Twitch streamers are organizing a boycott of the Twitch streaming platform in protest of hate raids – a sudden and uncontrollable eruption of hateful messages that have been affecting marginalized streamers for some time now. In addition, the community is also protesting the company’s inaction in preventing said hate raids.
Hate raids have infested Twitch streaming platform over the last few weeks, primarily targeting marginalized streamers, making their streaming flow less than ideal. Hate raids are the newest addition to already known problems Twitch is suffering from, prompting many to consider abandoning the platform altogether. However, there are those willing to fight. According to IGN, several streamers are set to go on strike across the platform in an attempt to push, or rather coerce, Twitch to do more about hate raids, and hate speech directed towards marginalized streamers on the platform.
The boycott, set to happen on September 1st, is organized by Twitch streamers Rek It Raven, LuciaEverBlack, and Shineypen, under the hashtag #ADayOffTwitch, and follows the #TwitchDoBetter campaign set up to encourage Twitch to do something about hate raids. The latter was also organized by Rek It Raven after the raids on the streaming platform targeted several marginalized streamers. Twitch responded to the initial #TwitchDoBetter movement by promising new safety features implementations, including channel-level ban evasion detection and several account improvements that combat hate speech and inappropriate behavior such as racist, transphobic, and ableist messages.
Twitch also urged its streaming community to continue to report incidents and hate raid attacks in the meantime. However, a vast number of streamers seem to be on the receiving end of malicious users who seek to overwhelm their channels with hateful slurs, which prompted many to feel dissatisfied by the company’s actions in dealing with hateful attacks. Unfortunately, Twitch might be on the receiving end of things from the very same community it supposedly seeks to protect.
Hate raids, in which malicious users use raid mechanisms combined with bot accounts, are notoriously difficult to track and handle. Moreover, once an attack occurs, the chat becomes overloaded with hundreds upon hundreds of bot-generated accounts at a time, which slows down otherwise normal processes of chat management.
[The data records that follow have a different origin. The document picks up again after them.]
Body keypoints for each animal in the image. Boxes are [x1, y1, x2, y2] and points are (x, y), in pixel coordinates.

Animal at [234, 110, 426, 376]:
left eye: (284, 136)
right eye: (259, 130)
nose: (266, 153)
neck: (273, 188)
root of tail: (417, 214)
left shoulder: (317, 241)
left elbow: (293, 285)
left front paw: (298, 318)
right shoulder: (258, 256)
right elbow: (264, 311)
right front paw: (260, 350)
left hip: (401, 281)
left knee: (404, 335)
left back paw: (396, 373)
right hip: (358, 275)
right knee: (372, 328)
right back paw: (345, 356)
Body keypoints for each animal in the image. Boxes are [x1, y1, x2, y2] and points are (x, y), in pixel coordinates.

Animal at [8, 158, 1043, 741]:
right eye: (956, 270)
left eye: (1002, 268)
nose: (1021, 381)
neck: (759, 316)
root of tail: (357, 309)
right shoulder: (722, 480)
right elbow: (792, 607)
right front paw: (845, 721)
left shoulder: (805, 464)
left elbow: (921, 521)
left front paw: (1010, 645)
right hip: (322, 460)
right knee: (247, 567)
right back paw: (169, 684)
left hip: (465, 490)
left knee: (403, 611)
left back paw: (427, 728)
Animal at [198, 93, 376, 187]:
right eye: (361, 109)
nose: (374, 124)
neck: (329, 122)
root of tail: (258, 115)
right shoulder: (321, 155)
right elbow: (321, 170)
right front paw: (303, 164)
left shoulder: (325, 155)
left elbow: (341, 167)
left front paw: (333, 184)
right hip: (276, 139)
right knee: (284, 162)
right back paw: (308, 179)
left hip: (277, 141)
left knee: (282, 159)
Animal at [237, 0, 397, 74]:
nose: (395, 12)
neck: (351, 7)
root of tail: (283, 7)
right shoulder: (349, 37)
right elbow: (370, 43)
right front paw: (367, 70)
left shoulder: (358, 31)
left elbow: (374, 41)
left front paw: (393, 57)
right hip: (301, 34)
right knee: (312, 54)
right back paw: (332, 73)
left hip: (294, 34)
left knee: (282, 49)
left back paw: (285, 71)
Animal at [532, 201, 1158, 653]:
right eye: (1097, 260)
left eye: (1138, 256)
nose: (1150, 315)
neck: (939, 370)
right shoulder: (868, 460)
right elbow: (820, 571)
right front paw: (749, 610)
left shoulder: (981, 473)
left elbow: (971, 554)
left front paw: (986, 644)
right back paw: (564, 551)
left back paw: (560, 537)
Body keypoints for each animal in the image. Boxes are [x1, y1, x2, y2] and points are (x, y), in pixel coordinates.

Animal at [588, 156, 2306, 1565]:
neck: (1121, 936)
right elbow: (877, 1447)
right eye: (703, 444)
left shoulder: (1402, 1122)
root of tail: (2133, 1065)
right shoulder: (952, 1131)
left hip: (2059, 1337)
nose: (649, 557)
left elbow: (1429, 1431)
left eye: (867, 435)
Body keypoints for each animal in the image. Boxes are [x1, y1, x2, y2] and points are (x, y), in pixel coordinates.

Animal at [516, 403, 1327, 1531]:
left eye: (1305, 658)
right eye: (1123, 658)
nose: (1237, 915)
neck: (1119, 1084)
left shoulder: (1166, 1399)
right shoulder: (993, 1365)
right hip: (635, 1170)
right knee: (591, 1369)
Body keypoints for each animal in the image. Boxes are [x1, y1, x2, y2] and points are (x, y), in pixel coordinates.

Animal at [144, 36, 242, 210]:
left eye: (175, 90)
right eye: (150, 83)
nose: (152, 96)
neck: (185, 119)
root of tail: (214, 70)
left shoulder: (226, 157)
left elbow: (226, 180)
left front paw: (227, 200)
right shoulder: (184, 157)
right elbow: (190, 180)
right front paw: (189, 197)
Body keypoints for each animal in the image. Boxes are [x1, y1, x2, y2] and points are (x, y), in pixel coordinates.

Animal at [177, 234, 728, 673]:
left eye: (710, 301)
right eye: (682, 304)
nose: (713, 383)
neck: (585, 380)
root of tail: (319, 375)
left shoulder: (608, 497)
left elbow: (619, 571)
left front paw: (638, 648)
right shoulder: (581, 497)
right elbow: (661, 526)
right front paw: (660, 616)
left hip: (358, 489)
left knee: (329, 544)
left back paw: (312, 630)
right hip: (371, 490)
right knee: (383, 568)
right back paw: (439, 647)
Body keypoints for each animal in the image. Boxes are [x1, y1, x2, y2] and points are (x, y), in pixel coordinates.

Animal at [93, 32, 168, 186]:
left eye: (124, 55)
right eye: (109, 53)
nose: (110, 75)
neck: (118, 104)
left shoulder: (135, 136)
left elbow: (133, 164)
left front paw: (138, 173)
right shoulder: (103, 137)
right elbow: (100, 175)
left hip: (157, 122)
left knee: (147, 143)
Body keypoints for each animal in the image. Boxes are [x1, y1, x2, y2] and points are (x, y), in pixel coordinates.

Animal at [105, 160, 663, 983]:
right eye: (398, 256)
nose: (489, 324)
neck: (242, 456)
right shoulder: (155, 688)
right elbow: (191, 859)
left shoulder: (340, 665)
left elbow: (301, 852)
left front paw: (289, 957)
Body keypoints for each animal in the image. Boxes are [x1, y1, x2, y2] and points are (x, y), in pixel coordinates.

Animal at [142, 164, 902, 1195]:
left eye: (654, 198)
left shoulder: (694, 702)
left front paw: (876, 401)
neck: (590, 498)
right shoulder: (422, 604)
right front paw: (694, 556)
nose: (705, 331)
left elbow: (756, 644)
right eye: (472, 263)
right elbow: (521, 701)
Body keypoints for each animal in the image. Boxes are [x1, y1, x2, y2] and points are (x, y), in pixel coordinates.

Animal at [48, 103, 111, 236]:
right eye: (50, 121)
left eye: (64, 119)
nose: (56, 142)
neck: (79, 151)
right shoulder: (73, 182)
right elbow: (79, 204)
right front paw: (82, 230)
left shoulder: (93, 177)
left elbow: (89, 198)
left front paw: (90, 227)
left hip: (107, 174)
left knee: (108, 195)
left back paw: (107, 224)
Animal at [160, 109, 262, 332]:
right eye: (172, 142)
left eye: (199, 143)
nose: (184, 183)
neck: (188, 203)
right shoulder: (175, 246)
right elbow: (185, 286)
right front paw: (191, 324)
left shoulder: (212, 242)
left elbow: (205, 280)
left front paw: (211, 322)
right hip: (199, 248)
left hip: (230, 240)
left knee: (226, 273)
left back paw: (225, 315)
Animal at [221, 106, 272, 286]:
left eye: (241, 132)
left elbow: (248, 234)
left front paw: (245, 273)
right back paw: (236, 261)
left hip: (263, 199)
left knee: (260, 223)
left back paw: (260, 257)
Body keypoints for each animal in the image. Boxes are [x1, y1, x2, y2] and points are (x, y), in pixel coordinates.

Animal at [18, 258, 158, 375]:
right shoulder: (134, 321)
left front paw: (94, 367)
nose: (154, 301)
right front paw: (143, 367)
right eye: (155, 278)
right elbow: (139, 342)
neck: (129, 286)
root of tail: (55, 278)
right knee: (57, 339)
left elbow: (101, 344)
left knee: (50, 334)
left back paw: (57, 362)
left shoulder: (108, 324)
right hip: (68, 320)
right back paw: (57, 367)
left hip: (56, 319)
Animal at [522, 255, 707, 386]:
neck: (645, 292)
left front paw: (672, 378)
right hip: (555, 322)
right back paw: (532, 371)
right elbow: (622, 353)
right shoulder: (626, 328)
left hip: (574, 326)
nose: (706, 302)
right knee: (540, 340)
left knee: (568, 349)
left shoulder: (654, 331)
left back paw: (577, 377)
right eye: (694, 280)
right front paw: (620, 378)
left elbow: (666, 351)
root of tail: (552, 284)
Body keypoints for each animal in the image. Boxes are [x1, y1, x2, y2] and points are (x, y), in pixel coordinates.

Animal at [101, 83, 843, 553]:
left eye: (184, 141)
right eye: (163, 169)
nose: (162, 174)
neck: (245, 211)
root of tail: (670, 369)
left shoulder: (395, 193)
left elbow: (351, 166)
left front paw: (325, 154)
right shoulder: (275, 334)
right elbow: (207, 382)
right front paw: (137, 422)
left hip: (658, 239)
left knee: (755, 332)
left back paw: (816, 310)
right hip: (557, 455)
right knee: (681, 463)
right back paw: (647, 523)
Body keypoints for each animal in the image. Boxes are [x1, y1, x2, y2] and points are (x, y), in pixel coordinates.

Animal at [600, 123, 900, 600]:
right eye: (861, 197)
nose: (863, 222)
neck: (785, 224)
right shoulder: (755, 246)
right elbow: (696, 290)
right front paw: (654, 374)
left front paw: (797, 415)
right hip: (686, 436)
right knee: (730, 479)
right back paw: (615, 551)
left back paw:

A similar situation happened some time ago when Twitch banned over 7.5 million bot accounts used to inflate live view counts.
A vast number of streamers show solidarity with the “DayOfTwitch protest – a call for which already gathered 7,000 likes on Twitter, and its own Discord server acting as a safe space for those fighting hate speech on Twitch. Others, however, already prepared countermeasures in dealing with hateful internet trolls – a so-called “panic button.” It’s essentially a string of commands executed all at once, which disable the alert box and the on-stream chat, clears chat, and switches it to sub-only mode. An effective technique, but it only remedies the situation and doesn’t remove its cause.
Alas, this is just one in a string of many problems currently besieging the Twitch streaming platform. For example, Asmongold, an extremely popular full-time streamer best known for World of Warcraft video game streams, also criticized the platform for allowing NSFW streamers to “misuse” the platforms. And though he discontinued streaming World of Warcraft, which might be a dying game by all counts, Asmongold, considered by many as a streaming legend, is also considering quitting Twitch and reverting to his YouTube channel. Will others follow? Or will Twitch find more effective methods of dealing with hate raids and hateful speech?